> Erforderliche Tätigkeit 1:
Schreiben Sie aus der Auflistung die Zeilen unverändert ab, beginnend mit der Zeile mit "Which object is" und fortlaufend bis einschließlich der Zeile mit "Answer: approximately 315°".

-------------------------

Positionsbestimmung mit Sextant und Almanach

Mit einem Sextant misst man die scheinbare Höhe der Sonne (oder eines anderen Gestirns) über dem Horizont. Gleichzeitig erfasst man sekundengenau den Zeitpunkt der Messung.

In einem nautischen Almanach kann man nachschlagen, über welchem Punkt der Erde die Sonne zum Messzeitpunkt senkrecht stand. Aus der gemessenen Sonnenhöhe ergibt sich ein Kreis um diesen Punkt, man befindet sich irgendwo auf diesem Kreis.

Einige Stunden später wiederholt man die Messung. Die Sonne ist inzwischen weitergewandert, so ergibt sich ein zweiter Kreis. Die beiden Kreise haben zwei Schnittpunkte, einer davon ist die eigene Position.

Für die tatsächlichen Bestimmung auf hoher See zeichnet man auf einer Seekarte zunächst eine vermutete Schätzposition ein. Für jeden der Punkte "unter der Sonne" zeichnet man weiter eine Richtungslinie ein, die von der Schätzposition in die Richtung dieses Punktes weist. Gleichzeitig berechnet man die Entfernung zwischen Sonnenpunkt und Schätzposition. Für die Berechnung des Winkels der Richtungslinie und der Entfernung zum Sonnenpunkt benötigt man die Lehrsätze der sphärischen Trigonometrie.

Da die Position nur geschätzt war, wird die so berechnete Entfernung etwas abweichen von der tatsächlichen Entfernung, wie sie aus der gemessenen Sonnenhöhe bestimmbar ist. Mit Hilfe der Differenz der beiden Entfernungen findet man die Stelle auf der Richtungslinie, die die "richtige" (gemessene) Entfernung zum Sonnenpunkt hat. Durch diese Stelle zeichnet man eine zur Richtungslinie senkrechte Gerade. Sie approximiert den Positionskreis. Der zweite Positionskreis wird genauso als Gerade eingezeichnet. Der Schnittpunkt der beiden Geraden ergibt die tatsächliche Position.

Mit Hilfe einer sekundengenauen Uhr, eines aktuellen Almanachs und eines handelsüblichen Sextanten sind mit diesem Verfahren Genauigkeiten im Bereich von etwa 5 Kilometern durchaus möglich. Um diese Genauigkeit zu erreichen, sind allerdings Korrekturen für die Beugung der Lichtstrahlen auf dem Weg durch die Atmosphäre und auch für die Höhe der Beobachtungsposition über der Wasseroberfläche anzubringen. Die für diese Korrekturen nötigen Informationen finden sich ebenfalls im nautischen Almanach.

-------------------------

> Erforderliche Tätigkeit 2:
Welche Genauigkeit ist laut dem Text zur Positionsbestimmung mit Sextant und Almanach mit diesem Verfahren möglich?

> Eingabematerial:
-------------------------

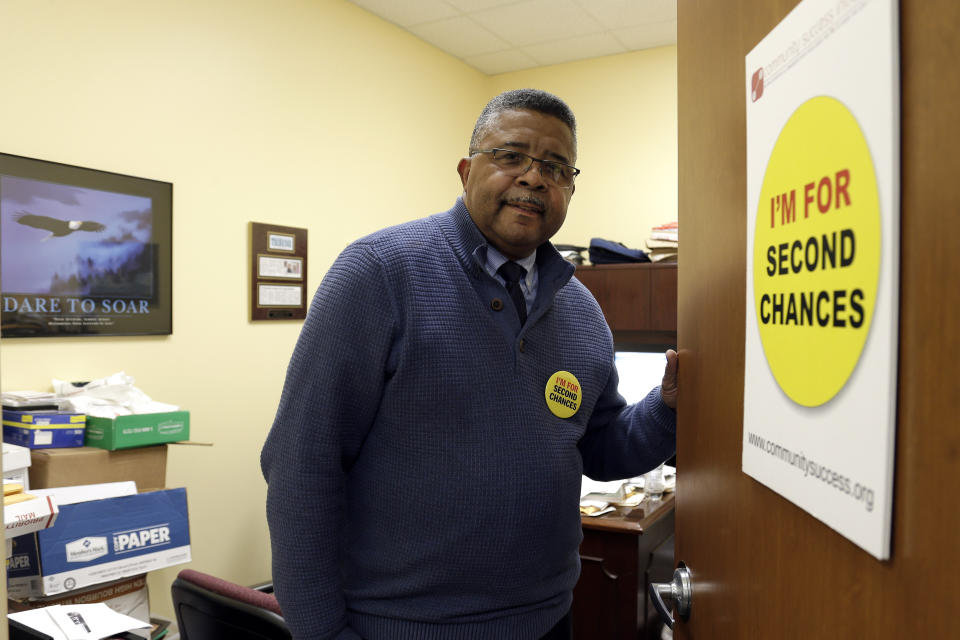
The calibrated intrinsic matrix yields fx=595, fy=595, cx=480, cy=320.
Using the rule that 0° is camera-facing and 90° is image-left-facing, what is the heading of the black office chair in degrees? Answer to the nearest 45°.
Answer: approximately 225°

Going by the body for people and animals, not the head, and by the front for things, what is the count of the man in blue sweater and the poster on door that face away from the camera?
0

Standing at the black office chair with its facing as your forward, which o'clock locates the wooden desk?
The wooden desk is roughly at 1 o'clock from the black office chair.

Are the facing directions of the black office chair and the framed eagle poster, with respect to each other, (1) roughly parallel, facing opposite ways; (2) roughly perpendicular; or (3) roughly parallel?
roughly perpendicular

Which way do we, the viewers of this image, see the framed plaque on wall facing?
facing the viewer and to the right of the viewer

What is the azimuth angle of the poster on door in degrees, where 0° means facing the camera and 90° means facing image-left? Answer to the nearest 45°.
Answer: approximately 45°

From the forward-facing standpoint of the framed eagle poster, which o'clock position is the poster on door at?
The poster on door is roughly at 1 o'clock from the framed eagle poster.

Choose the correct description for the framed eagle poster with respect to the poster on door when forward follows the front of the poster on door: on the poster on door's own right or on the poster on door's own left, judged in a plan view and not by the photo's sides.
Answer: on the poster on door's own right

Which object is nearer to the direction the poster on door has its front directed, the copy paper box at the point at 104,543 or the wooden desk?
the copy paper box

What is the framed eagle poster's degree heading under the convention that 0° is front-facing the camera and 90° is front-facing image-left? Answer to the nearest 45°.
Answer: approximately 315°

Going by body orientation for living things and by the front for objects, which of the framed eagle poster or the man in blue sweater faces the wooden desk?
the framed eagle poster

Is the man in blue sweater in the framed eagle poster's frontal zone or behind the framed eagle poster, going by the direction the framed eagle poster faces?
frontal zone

-------------------------

> Lösung der Aufgabe 1:
Which object is nearer to the direction the poster on door has its front directed, the copy paper box at the point at 104,543 or the wooden desk?
the copy paper box

What is the framed eagle poster's degree heading under the convention that 0° is front-facing the camera and 90° is front-facing image-left? Answer to the nearest 45°.
Answer: approximately 315°

> Lösung der Aufgabe 2:
Genauigkeiten im Bereich von etwa 5 Kilometern.